Is Ultrasonography a Reliable Approach for the Evaluation of Carpal Tunnel Syndrome in Patients With Mucopolysaccharidosis?


Koç Yekedüz M., KÖSE E., İNCİ A., Yüksel M. F., DOĞULU N., Şen Akova B., ...More

Pediatric Neurology, vol.155, pp.171-176, 2024 (SCI-Expanded) identifier identifier

  • Publication Type: Article / Article
  • Volume: 155
  • Publication Date: 2024
  • Doi Number: 10.1016/j.pediatrneurol.2024.03.032
  • Journal Name: Pediatric Neurology
  • Journal Indexes: Science Citation Index Expanded (SCI-EXPANDED), Scopus, Academic Search Premier, CAB Abstracts, CINAHL, MEDLINE, Veterinary Science Database
  • Page Numbers: pp.171-176
  • Keywords: Carpal tunnel syndrome, Mucopolysaccharidosis, Nerve conduction study, Ultrasonography
  • Ankara University Affiliated: Yes

Abstract

Background: One of the most common causes of carpal tunnel syndrome (CTS) in childhood is mucopolysaccharidosis (MPS). While ultrasonography (US) can aid in the diagnosis of CTS in adult patients, there is limited experience of this in the pediatric group. We aimed to investigate the results of wrist ultrasonography, which may be a candidate alternative to electrophysiological examination. Methods: The participants were evaluated for symptoms, physical examination findings, electrophysiological tests and grayscale US. CTS was diagnosed in accordance with the American Academy of Orthopedic Surgeons Management of Carpal Tunnel Syndrome: Evidence-Based Clinical Practice Guideline.

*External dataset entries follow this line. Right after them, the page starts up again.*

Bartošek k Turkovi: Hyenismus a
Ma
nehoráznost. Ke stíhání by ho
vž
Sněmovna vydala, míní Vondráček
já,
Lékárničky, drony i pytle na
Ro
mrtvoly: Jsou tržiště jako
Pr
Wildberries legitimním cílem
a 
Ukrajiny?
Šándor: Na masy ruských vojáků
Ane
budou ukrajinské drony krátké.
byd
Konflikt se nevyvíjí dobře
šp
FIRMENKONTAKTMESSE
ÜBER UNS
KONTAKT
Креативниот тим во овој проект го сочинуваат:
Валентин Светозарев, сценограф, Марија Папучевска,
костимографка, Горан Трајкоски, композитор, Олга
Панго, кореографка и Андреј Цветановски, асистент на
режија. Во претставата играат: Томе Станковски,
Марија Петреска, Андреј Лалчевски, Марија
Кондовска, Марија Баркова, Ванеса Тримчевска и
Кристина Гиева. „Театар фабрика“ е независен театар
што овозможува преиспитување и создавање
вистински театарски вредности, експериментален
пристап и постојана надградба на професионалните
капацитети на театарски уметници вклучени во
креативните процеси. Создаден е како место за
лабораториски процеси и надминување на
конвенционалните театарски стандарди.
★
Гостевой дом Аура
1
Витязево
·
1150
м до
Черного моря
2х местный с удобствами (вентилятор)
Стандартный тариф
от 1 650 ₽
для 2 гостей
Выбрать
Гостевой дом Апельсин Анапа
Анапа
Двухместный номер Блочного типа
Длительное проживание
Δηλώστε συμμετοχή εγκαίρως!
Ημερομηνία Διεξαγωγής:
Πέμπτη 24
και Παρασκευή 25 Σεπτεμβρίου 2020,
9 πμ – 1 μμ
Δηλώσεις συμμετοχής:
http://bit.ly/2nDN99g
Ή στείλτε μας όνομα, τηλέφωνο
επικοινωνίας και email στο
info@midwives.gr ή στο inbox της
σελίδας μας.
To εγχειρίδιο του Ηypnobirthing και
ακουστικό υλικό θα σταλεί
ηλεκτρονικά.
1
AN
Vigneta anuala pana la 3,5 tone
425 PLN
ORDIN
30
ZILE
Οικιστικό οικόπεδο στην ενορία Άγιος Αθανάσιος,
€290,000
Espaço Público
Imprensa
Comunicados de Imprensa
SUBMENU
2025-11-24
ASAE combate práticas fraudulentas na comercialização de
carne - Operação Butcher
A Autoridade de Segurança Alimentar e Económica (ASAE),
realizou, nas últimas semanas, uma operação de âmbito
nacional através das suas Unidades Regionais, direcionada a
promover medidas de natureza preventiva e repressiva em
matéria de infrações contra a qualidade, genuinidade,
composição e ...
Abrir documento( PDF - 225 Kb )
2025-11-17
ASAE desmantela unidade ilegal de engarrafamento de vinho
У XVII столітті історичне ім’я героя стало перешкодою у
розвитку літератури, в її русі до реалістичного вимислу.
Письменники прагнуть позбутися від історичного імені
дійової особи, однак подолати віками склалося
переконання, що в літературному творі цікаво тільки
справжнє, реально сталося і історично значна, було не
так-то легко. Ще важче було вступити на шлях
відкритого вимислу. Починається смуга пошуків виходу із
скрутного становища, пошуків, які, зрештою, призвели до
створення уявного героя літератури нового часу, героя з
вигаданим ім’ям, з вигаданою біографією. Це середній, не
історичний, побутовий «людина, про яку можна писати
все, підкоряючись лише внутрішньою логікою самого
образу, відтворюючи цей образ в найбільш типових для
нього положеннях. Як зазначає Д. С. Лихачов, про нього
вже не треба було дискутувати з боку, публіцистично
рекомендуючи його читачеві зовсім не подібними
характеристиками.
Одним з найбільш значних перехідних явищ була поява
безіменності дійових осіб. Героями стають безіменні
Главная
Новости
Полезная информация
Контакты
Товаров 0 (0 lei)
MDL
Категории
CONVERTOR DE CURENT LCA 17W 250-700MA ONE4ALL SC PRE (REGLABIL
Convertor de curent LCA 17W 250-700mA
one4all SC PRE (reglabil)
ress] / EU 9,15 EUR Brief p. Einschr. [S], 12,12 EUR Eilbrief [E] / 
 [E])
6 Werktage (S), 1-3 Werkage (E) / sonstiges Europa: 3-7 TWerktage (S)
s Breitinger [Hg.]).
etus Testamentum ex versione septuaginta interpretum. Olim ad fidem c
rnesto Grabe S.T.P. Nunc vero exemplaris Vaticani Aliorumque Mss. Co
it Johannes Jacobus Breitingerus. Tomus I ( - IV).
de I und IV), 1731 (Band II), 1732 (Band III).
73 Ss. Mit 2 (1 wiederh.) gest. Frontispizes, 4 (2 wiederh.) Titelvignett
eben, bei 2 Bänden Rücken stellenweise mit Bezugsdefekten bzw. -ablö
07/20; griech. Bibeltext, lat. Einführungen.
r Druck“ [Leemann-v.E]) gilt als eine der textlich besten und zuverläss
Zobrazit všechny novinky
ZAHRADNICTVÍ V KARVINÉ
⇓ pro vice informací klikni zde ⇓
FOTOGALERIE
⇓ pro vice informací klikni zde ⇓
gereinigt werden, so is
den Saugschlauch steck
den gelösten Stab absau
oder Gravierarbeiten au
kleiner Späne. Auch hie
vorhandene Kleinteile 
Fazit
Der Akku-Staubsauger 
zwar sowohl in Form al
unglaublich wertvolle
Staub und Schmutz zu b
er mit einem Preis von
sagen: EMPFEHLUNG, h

Results: Included in the study were 27 MPS patients aged 4.5–32 years and 30 healthy control subjects aged 4.3–26 years. Of the 54 wrists in the MPS group, 30 were diagnosed with CTS. The median cross-sectional area (CSA) at the proximal carpal tunnel, the CSA at the forearm, and the wrist-forearm ratio (WFR) were higher in the wrists of the MPS with CTS group than in those without CTS and the healthy control subjects. The WFR cutoff of ≥1.35, 56.6% (95% CI: 437.4–74.5) sensitivity, and 89.8% (95% CI: 81.0–95.5) specificity were consistent with a diagnosis of CTS (receiver operating characteristics analysis, area under the curve = 0.775, 95% CI: 0.673–0.877). Conclusion: Although the US provides results with unsatisfactory specificity and sensitivity, it is a candidate for further investigation for the diagnosis of CTS because it is an innovative, noninvasive, and more accessible method. WFR value may produce more meaningful results than wrist or forearm nerve area measurements.